Dans les années 1970, certains pays ont tenté d’interdire la mascotte pour des raisons de sécurité. En Suisse, par exemple, les clients ne sont pas autorisés à la montrer, et en recevant leurs voitures les clients la trouvent dans la boîte à gants. Rolls-Royce est typiquement élégant et une solution ingénieuse est de monter la mascotte sur une base à ressort, lui permettant de s’enfoncer dans le radiateur à l’abri du danger. Ce mécanisme de rétraction évolue en un mouvement connu sous le nom de « The Rise » et est une caractéristique standard sur chaque voiture Rolls-Royce construite à la main à Goodwood.

Une fin tragique

Le 30 décembre 1915, John Montagu et Eleanor Thornton déjeunent dans le salon première classe du paquebot P&O SS Persia. Ils naviguent à travers la Méditerranée en route vers l’Inde, où Montagu est nommé chef du transport mécanique de l’armée britannique.

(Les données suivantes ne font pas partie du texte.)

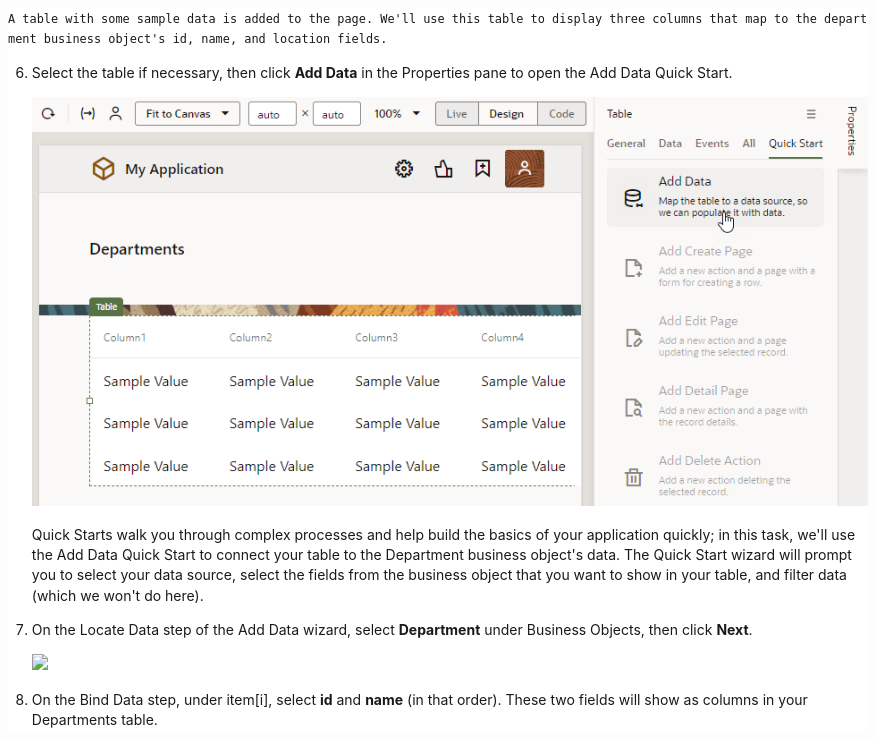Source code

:     A table with some sample data is added to the page. We'll use this table to display three columns that map to the department business object's id, name, and location fields.

6.  Select the table if necessary, then click **Add Data** in the Properties pane to open the Add Data Quick Start.

    ![](images/department-add-data-quick-start.png " ")

    Quick Starts walk you through complex processes and help build the basics of your application quickly; in this task, we'll use the Add Data Quick Start to connect your table to the Department business object's data. The Quick Start wizard will prompt you to select your data source, select the fields from the business object that you want to show in your table, and filter data (which we won't do here).

7.  On the Locate Data step of the Add Data wizard, select **Department** under Business Objects, then click **Next**.  

    ![](images/department-add-data.png " ")

8.  On the Bind Data step, under item\[i\], select **id** and **name** (in that order). These two fields will show as columns in your Departments table.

Eleanor doit débarquer à Port-Saïd et retourner en Angleterre par la suite.

Le paquebot est frappé par la torpille d’un sous-marin allemand au large de la Crète. Il coule en 5 à 10 minutes, tuant 343 des 519 personnes à bord. Eleanor Thornton meurt dans le naufrage. John Montagu, cependant, a de la chance. Après 38 heures à la dérive dans un canot de sauvetage, souffrant d’une épaule cassée et d’un poumon endommagé, John Montagu et une poignée d’autres survivants sont recueillis par un paquebot de passage. Pendant sa convalescence à Malte en tant qu’invité du gouverneur, il apprécie le plaisir doux-amer de lire ses propres nécrologies dans le journal londonien. Montagu ne se remet jamais de la perte d’Eleanor. Mais pour le reste de sa vie, Eleanor est avec lui sur la proue de sa Rolls-Royce.